Stored dataset items:
* Begin *

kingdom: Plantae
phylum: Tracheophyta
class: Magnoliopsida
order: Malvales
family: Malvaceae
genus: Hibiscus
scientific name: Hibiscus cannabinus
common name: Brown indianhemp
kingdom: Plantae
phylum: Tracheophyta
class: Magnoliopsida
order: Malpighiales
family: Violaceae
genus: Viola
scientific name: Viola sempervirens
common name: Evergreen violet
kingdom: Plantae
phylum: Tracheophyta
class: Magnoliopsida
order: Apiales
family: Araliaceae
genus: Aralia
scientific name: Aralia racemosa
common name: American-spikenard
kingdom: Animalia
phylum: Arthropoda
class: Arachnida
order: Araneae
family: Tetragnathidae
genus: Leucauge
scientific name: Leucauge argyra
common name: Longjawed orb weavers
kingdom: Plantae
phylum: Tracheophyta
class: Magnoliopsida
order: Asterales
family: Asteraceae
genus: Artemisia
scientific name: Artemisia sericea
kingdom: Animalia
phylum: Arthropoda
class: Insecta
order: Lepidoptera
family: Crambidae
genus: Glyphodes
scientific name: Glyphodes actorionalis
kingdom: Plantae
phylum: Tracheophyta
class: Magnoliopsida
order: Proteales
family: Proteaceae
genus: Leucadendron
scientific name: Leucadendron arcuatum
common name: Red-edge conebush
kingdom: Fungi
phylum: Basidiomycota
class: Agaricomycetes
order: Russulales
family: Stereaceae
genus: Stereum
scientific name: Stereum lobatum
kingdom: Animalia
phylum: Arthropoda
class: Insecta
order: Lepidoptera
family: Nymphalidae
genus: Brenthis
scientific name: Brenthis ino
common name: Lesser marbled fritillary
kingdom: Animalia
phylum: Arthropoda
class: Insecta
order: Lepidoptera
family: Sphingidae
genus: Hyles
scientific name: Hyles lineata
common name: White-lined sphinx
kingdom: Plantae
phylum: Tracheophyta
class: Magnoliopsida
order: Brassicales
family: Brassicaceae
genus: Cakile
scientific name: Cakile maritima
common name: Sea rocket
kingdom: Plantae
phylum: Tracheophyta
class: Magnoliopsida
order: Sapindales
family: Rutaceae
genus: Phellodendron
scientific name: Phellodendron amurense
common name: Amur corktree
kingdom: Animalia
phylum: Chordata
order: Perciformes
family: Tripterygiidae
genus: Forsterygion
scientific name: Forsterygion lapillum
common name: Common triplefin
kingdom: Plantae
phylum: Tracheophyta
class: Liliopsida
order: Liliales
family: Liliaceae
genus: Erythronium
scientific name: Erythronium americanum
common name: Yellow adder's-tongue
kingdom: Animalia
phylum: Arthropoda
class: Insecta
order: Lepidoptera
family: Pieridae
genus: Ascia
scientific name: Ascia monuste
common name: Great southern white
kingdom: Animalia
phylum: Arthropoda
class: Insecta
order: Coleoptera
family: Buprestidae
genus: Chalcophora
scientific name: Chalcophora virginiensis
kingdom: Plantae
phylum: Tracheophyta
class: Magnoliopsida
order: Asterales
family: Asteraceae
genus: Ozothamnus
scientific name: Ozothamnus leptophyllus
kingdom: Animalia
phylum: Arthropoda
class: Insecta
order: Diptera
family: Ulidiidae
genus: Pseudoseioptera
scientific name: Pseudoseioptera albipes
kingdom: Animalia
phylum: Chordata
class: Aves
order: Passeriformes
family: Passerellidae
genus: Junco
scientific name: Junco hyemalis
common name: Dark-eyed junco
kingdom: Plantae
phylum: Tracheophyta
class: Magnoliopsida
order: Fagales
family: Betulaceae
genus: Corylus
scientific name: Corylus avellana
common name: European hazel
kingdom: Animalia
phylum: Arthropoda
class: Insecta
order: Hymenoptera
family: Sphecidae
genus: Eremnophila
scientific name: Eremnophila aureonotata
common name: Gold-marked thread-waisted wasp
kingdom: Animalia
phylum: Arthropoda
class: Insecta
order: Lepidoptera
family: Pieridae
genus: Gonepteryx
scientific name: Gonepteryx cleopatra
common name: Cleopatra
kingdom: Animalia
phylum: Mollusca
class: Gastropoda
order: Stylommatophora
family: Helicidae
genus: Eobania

* End *

Set down every line of the records above, reproducing each one without any change.

kingdom: Plantae
phylum: Tracheophyta
class: Magnoliopsida
order: Malvales
family: Malvaceae
genus: Hibiscus
scientific name: Hibiscus cannabinus
common name: Brown indianhemp
kingdom: Plantae
phylum: Tracheophyta
class: Magnoliopsida
order: Malpighiales
family: Violaceae
genus: Viola
scientific name: Viola sempervirens
common name: Evergreen violet
kingdom: Plantae
phylum: Tracheophyta
class: Magnoliopsida
order: Apiales
family: Araliaceae
genus: Aralia
scientific name: Aralia racemosa
common name: American-spikenard
kingdom: Animalia
phylum: Arthropoda
class: Arachnida
order: Araneae
family: Tetragnathidae
genus: Leucauge
scientific name: Leucauge argyra
common name: Longjawed orb weavers
kingdom: Plantae
phylum: Tracheophyta
class: Magnoliopsida
order: Asterales
family: Asteraceae
genus: Artemisia
scientific name: Artemisia sericea
kingdom: Animalia
phylum: Arthropoda
class: Insecta
order: Lepidoptera
family: Crambidae
genus: Glyphodes
scientific name: Glyphodes actorionalis
kingdom: Plantae
phylum: Tracheophyta
class: Magnoliopsida
order: Proteales
family: Proteaceae
genus: Leucadendron
scientific name: Leucadendron arcuatum
common name: Red-edge conebush
kingdom: Fungi
phylum: Basidiomycota
class: Agaricomycetes
order: Russulales
family: Stereaceae
genus: Stereum
scientific name: Stereum lobatum
kingdom: Animalia
phylum: Arthropoda
class: Insecta
order: Lepidoptera
family: Nymphalidae
genus: Brenthis
scientific name: Brenthis ino
common name: Lesser marbled fritillary
kingdom: Animalia
phylum: Arthropoda
class: Insecta
order: Lepidoptera
family: Sphingidae
genus: Hyles
scientific name: Hyles lineata
common name: White-lined sphinx
kingdom: Plantae
phylum: Tracheophyta
class: Magnoliopsida
order: Brassicales
family: Brassicaceae
genus: Cakile
scientific name: Cakile maritima
common name: Sea rocket
kingdom: Plantae
phylum: Tracheophyta
class: Magnoliopsida
order: Sapindales
family: Rutaceae
genus: Phellodendron
scientific name: Phellodendron amurense
common name: Amur corktree
kingdom: Animalia
phylum: Chordata
order: Perciformes
family: Tripterygiidae
genus: Forsterygion
scientific name: Forsterygion lapillum
common name: Common triplefin
kingdom: Plantae
phylum: Tracheophyta
class: Liliopsida
order: Liliales
family: Liliaceae
genus: Erythronium
scientific name: Erythronium americanum
common name: Yellow adder's-tongue
kingdom: Animalia
phylum: Arthropoda
class: Insecta
order: Lepidoptera
family: Pieridae
genus: Ascia
scientific name: Ascia monuste
common name: Great southern white
kingdom: Animalia
phylum: Arthropoda
class: Insecta
order: Coleoptera
family: Buprestidae
genus: Chalcophora
scientific name: Chalcophora virginiensis
kingdom: Plantae
phylum: Tracheophyta
class: Magnoliopsida
order: Asterales
family: Asteraceae
genus: Ozothamnus
scientific name: Ozothamnus leptophyllus
kingdom: Animalia
phylum: Arthropoda
class: Insecta
order: Diptera
family: Ulidiidae
genus: Pseudoseioptera
scientific name: Pseudoseioptera albipes
kingdom: Animalia
phylum: Chordata
class: Aves
order: Passeriformes
family: Passerellidae
genus: Junco
scientific name: Junco hyemalis
common name: Dark-eyed junco
kingdom: Plantae
phylum: Tracheophyta
class: Magnoliopsida
order: Fagales
family: Betulaceae
genus: Corylus
scientific name: Corylus avellana
common name: European hazel
kingdom: Animalia
phylum: Arthropoda
class: Insecta
order: Hymenoptera
family: Sphecidae
genus: Eremnophila
scientific name: Eremnophila aureonotata
common name: Gold-marked thread-waisted wasp
kingdom: Animalia
phylum: Arthropoda
class: Insecta
order: Lepidoptera
family: Pieridae
genus: Gonepteryx
scientific name: Gonepteryx cleopatra
common name: Cleopatra
kingdom: Animalia
phylum: Mollusca
class: Gastropoda
order: Stylommatophora
family: Helicidae
genus: Eobania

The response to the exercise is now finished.